It was Sir David Attenborough’s TV programmes that first alerted most of us to the problem – marine plastic pollution.
Scientists estimate that perhaps 8m tonnes of plastic waste enters the ocean each year, discharged by rivers or shed from ships. Plenty stays close to shore. Some, though, is carried by currents to mid-ocean gyres.
The biggest of these is located halfway between California and Hawaii—and so littered with flotsam that it has been nicknamed the Great Pacific Garbage Patch.
A study found that it contains between 45,000 and 129,000 tonnes of plastic debris spread over an area roughly the size of Alaska.
The idea of sweeping it all up might sound fanciful. To Boyan Slat it seemed merely ambitious. What if, he wondered in 2012 (then aged 18), you could build a massive bow-shaped floating barrier, anchor it to the seabed and let currents shuffle the litter into the scoop? Despite his youthful age and madcap scheme, Mr Slat set up the Ocean Cleanup to put it into practice.
In 2018, €20m ($23m) and several prototypes later, the device set sail from San Francisco on September 8th, escorted by a Coast Guard vessel, a shipload of camera crews and a flotilla of curious boaters.

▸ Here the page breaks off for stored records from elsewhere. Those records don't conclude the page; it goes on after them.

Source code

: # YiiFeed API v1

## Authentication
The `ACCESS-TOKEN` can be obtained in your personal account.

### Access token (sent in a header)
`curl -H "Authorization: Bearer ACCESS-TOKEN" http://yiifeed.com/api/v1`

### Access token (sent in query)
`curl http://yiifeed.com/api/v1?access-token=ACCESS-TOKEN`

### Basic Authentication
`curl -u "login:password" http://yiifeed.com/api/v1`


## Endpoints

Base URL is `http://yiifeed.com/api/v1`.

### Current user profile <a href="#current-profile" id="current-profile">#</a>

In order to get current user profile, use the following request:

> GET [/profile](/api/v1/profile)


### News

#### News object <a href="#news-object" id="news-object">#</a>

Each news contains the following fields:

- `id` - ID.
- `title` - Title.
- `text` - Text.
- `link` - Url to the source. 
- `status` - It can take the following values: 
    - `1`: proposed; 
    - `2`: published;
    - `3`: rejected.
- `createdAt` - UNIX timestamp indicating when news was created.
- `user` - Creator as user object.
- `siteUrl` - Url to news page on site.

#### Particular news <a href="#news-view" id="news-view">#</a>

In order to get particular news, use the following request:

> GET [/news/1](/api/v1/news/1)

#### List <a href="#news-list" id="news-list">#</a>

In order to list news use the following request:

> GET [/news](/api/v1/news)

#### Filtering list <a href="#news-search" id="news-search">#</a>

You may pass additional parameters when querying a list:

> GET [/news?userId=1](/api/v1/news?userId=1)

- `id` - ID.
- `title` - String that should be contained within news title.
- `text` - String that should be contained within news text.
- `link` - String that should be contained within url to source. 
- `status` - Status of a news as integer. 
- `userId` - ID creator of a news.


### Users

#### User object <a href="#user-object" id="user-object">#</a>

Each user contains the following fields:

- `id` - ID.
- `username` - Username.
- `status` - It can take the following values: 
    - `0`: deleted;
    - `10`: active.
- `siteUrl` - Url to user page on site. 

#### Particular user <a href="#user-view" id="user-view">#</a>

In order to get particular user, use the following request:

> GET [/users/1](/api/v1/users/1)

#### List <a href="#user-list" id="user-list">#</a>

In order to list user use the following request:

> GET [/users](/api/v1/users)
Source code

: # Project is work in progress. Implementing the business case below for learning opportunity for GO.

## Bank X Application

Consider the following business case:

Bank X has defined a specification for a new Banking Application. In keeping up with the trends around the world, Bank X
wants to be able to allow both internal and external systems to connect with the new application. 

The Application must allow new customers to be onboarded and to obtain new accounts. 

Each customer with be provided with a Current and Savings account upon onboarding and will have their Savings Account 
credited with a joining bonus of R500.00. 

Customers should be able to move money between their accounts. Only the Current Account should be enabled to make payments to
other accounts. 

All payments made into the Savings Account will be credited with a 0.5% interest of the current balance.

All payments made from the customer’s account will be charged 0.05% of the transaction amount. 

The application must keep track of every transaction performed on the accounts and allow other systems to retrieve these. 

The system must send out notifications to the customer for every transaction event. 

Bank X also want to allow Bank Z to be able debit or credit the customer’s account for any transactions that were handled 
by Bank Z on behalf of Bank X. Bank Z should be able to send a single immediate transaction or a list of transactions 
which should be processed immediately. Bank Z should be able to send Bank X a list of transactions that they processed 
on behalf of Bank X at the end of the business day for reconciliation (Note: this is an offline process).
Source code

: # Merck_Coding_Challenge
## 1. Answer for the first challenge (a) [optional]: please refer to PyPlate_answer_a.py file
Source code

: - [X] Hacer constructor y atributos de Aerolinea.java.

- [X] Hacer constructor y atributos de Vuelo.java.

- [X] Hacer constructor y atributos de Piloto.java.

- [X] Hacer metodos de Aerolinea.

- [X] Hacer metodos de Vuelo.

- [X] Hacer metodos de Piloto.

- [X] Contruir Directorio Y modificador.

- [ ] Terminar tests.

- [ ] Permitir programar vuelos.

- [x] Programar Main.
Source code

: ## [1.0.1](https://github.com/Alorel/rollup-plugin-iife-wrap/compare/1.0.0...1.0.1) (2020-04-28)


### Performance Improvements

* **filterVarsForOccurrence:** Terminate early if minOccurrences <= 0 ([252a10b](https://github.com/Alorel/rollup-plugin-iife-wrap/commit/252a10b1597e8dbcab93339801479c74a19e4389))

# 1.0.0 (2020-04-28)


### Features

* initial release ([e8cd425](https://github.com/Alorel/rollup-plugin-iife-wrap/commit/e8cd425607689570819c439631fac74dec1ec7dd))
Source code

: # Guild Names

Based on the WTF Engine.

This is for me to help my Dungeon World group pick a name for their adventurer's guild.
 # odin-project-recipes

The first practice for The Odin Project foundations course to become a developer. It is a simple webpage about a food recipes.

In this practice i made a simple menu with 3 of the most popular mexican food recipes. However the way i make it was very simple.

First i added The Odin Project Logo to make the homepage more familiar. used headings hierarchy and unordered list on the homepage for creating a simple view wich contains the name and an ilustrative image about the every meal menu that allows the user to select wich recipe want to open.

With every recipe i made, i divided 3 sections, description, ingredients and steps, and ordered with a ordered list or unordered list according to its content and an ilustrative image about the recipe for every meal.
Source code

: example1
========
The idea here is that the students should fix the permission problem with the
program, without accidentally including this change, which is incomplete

Mr Slat wants to deploy another 60 booms, measuring 1km or more. Corporate sponsors will foot the bill of €5m apiece for construction and three years’ operation, Mr Slat hopes. He already enjoys the backing of deep-pocketed endowments and of tycoons like Marc Benioff, founder of Salesforce, and Peter Thiel, a noted investor.

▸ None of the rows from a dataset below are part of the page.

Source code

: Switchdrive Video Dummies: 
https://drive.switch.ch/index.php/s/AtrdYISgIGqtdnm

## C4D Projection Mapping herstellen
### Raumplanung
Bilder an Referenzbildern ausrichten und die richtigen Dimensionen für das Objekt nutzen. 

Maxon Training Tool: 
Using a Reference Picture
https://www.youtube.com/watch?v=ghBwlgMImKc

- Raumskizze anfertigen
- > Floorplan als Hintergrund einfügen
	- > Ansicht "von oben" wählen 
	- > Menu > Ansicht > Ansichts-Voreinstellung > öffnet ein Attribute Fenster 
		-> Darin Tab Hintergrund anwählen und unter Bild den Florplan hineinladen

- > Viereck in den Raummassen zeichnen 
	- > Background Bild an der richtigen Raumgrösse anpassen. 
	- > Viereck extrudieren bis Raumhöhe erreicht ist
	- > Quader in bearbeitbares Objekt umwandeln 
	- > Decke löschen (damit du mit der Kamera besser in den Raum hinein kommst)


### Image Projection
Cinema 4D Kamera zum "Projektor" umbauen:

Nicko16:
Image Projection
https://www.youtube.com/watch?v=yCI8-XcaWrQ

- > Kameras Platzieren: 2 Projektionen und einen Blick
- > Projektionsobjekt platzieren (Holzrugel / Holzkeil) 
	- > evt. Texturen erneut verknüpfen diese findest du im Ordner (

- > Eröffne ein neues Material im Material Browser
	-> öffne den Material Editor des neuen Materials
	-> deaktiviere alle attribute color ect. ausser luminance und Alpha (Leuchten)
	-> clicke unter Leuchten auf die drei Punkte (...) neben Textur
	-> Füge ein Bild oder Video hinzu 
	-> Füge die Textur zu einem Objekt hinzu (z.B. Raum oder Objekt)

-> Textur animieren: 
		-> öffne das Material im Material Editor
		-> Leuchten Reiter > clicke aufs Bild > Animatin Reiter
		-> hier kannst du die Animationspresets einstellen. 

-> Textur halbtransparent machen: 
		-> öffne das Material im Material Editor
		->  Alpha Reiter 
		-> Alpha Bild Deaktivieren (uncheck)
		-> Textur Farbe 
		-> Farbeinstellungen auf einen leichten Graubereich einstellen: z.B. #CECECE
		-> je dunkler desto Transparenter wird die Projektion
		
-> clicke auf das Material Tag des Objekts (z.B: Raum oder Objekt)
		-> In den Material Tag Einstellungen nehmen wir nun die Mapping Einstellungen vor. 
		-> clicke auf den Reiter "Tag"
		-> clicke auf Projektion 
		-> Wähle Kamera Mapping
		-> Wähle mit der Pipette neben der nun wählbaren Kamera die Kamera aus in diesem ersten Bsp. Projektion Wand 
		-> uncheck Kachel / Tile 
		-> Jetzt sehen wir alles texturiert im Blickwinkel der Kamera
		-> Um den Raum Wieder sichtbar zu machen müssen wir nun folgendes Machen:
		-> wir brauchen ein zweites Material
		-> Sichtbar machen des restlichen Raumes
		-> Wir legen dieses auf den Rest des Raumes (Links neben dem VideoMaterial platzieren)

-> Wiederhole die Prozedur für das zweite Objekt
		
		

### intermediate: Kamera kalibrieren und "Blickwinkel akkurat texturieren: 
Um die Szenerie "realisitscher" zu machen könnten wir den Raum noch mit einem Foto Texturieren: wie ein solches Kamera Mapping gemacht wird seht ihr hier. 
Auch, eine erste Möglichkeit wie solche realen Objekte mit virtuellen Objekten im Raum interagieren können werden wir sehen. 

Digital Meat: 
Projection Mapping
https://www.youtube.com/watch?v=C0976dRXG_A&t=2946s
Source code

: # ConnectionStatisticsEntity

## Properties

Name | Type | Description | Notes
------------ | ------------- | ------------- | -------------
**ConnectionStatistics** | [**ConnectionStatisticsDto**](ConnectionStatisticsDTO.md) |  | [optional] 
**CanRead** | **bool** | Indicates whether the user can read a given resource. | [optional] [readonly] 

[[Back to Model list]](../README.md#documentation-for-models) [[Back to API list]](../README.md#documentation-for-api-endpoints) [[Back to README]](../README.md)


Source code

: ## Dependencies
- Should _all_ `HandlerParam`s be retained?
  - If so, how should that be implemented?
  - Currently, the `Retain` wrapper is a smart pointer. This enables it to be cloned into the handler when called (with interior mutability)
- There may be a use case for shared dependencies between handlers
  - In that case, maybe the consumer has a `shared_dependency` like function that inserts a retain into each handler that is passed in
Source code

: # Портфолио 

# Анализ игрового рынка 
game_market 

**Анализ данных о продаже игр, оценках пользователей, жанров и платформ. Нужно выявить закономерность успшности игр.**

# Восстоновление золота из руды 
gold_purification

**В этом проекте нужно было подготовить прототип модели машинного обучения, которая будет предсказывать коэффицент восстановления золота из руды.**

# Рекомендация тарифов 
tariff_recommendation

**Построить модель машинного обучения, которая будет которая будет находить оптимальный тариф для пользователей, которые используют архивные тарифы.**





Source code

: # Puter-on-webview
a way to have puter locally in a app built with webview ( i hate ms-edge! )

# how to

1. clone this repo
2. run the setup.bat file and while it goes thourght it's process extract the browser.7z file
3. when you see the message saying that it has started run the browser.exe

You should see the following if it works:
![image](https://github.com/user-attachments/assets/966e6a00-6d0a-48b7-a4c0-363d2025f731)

To clean an area of this size, a strategic and energy-efficient solution is required. The system is comprised of a long U-shaped barrier that guides the plastic into a retention zone at its far end
The floating systems are designed to capture plastics ranging from small pieces, just millimetres in size, up to large debris, including massive, discarded fishing nets (ghost nets), which can be tens of meters wide.
Modelling predicts they need around 10 full-size systems to clean up the Great Pacific Garbage Patch alone.
BUT after fleets of systems are deployed into every ocean gyre, combined with source reduction, The Ocean Cleanup projects to be able to remove 90% of floating ocean plastic by 2040.
Rivers are the arteries that carry waste from land to the ocean. Research found that 1000 rivers are responsible for roughly 80% of riverine pollution.
The Interceptor is The Ocean Cleanup’s answer for river plastic waste. It is the first scalable solution to prevent plastic from entering the world’s oceans from rivers. It is 100% solar-powered and extracts plastic autonomously.